Minimum array length: 1
max_tokens
integer

The maximum number of tokens that can be generated in the chat completion.

Required range: x >= 1
stream
boolean
default:false

If set, partial message deltas will be sent, as in OpenAI. Streamed chunks are sent as Server-Sent Events (SSE).

stream_options
object

Options for streaming response.

tools
object[]

A list of tools the model may call. Currently, only function type is supported.

tool_choice

Controls which tool (if any) the model is allowed to call. Accepts a bare string (none / auto), a typed-mode object ({ "type": "auto" | "none" }), or a specific function reference.

Available options:
none,
auto
edgee_tool_ids
string[]

List of Edge Tool IDs to inject (e.g. edgee_current_time, edgee_generate_uuid). Each ID must be activated for your API key. When omitted or empty, only tools with hydration enabled for your org or API key are auto-injected. Invalid or non-activated IDs return 400 with invalid_edgee_tool_ids.

Example:
["edgee_current_time", "edgee_generate_uuid"]
edgee_pending_id
string

Pending operation ID when continuing a conversation after Edge Tool execution (e.g. when mixing client-side and Edge Tools). The gateway injects stored Edge Tool results into the message history.

tags
string[]

Optional tags to categorize and label the request. Useful for filtering and grouping requests in analytics and logs. Can also be sent via the x-edgee-tags header as a comma-separated string.

enable_debug
boolean

When true, the response includes additional debug information. Equivalent to the X-Edgee-Debug header.

compression_model
enum<string>

Selects the compression bundle to apply to the request. Equivalent to the X-Edgee-Compression-Model header.

Available options:
claude,
opencode,
codex,
cursor

Response

Request compressed successfully.

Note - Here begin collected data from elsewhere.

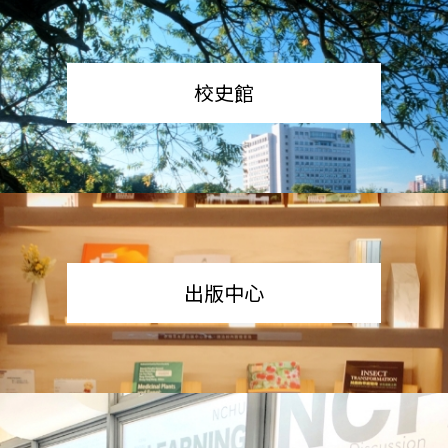
校史館
出版中心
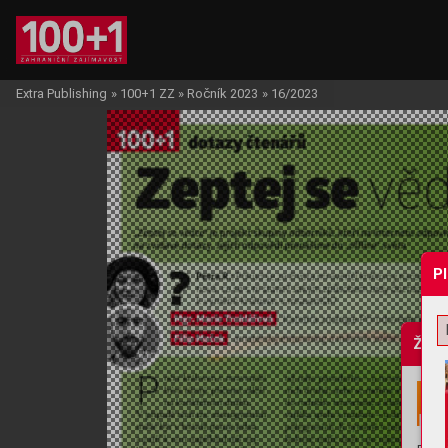
Extra Publishing
»
100+1 ZZ
»
Ročník 2023
»
16/2023
P
Žádo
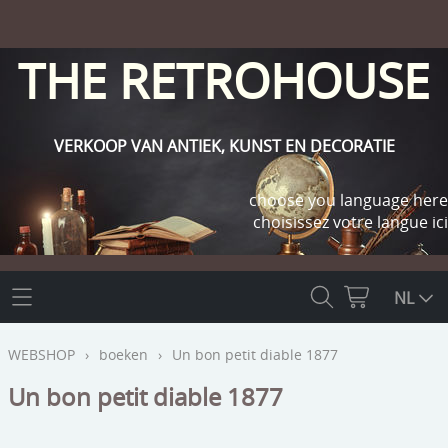
THE RETROHOUSE
VERKOOP VAN ANTIEK, KUNST EN DECORATIE
choose you language here
choisissez votre langue ici
THE RETROHOUSE
NL
WEBSHOP
WEBSHOP
›
boeken
›
Un bon petit diable 1877
OUTLET
Un bon petit diable 1877
INFO
religie
KLANT WORDEN / INLOGGEN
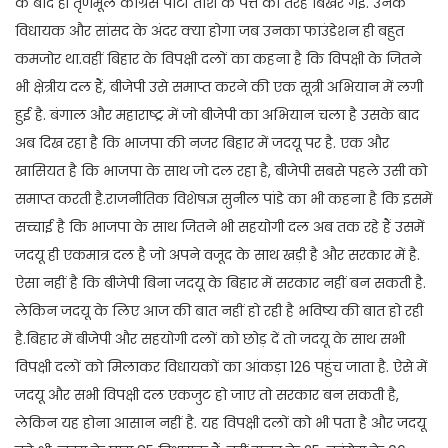
के बाद ही तृणमूल कांग्रेस पार्टी ताश के पत्ते की तरह बिखर गई. उनके
विधायक और सांसद के अंदर क्या होगा जब उनका फाउंडेशन ही बहुत
कमजोर था.वहीं बिहार के विपक्षी दलों का कहना है कि विपक्षी के जितने
भी क्षेत्रीय दल हैं, बीजेपी उसे समाप्त करने की एक सूत्री अभियान में लगी
हुई है. बंगाल और महाराष्ट्र में जो बीजेपी का अभियान चला है उसके बाद
अब दिख रहा है कि भाजपा की नजर बिहार में जदयू पर है. एक और
खासियत है कि भाजपा के साथ जो दल रहा है, बीजेपी सबसे पहले उसी को
समाप्त करती है.राजनीतिक विशेषज्ञ सुनील पांडे का भी कहना है कि इसमें
सच्चाई है कि भाजपा के साथ जितने भी सहयोगी दल अब तक रहे हैं उसमें
जदयू ही एकमात्र दल है जो अपने वजूद के साथ खड़ी है और सरकार में है.
ऐसा नहीं है कि बीजेपी बिना जदयू के बिहार में सरकार नहीं बन सकती है.
लेकिन जदयू के लिए आज की बात नहीं हो रही है भविष्य की बात हो रही
है.बिहार में बीजेपी और सहयोगी दलों को छोड़ दें तो जदयू के साथ सभी
विपक्षी दलों को मिलाकर विधायकों का आंकड़ा 126 पहुंच जाता है. ऐसे में
जदयू और सभी विपक्षी दल एकजुट हो जाए तो सरकार बन सकती है,
लेकिन यह होना आसान नहीं है. यह विपक्षी दलों को भी पता है और जदयू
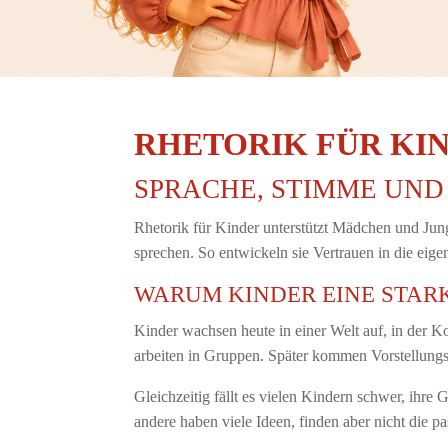
RHETORIK FÜR KI
SPRACHE, STIMME UN
Rhetorik für Kinder unterstützt Mädchen und Jun
sprechen. So entwickeln sie Vertrauen in die eig
WARUM KINDER EINE STA
Kinder wachsen heute in einer Welt auf, in der K
arbeiten in Gruppen. Später kommen Vorstellungs
Gleichzeitig fällt es vielen Kindern schwer, ihr
andere haben viele Ideen, finden aber nicht die p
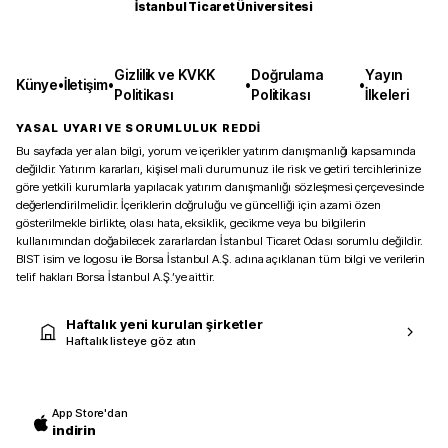
İstanbul Ticaret Üniversitesi
Gizlilik ve KVKK
Doğrulama
Yayın
Künye
•
İletişim
•
•
•
Politikası
Politikası
İlkeleri
YASAL UYARI VE SORUMLULUK REDDİ
Bu sayfada yer alan bilgi, yorum ve içerikler yatırım danışmanlığı kapsamında
değildir. Yatırım kararları, kişisel mali durumunuz ile risk ve getiri tercihlerinize
göre yetkili kurumlarla yapılacak yatırım danışmanlığı sözleşmesi çerçevesinde
değerlendirilmelidir. İçeriklerin doğruluğu ve güncelliği için azami özen
gösterilmekle birlikte, olası hata, eksiklik, gecikme veya bu bilgilerin
kullanımından doğabilecek zararlardan İstanbul Ticaret Odası sorumlu değildir.
BIST isim ve logosu ile Borsa İstanbul A.Ş. adına açıklanan tüm bilgi ve verilerin
telif hakları Borsa İstanbul A.Ş.’ye aittir.
Haftalık yeni kurulan şirketler
Haftalık listeye göz atın
App Store'dan
indirin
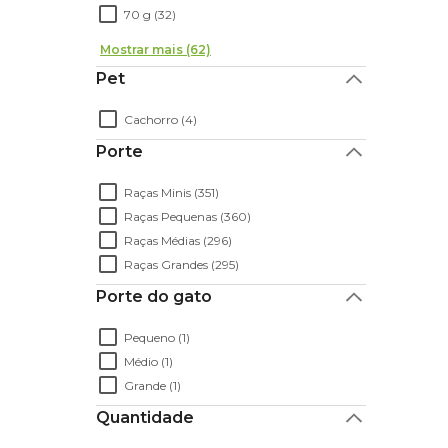
70 g (32)
Mostrar mais (62)
Pet
Cachorro (4)
Porte
Raças Minis (351)
Raças Pequenas (360)
Raças Médias (296)
Raças Grandes (295)
Porte do gato
Pequeno (1)
Médio (1)
Grande (1)
Quantidade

The response mirrors the input format with the messages, input, system, and tools fields replaced by their compressed versions. All other fields pass through unchanged. A compression metadata object is always appended.

The original request payload with compressed content fields replaced. All fields not touched by compression (model, temperature, top_p, stop_sequences, etc.) pass through unchanged. A compression object is always appended.

compression
object
required

Token compression metrics appended to every /v1/compress response.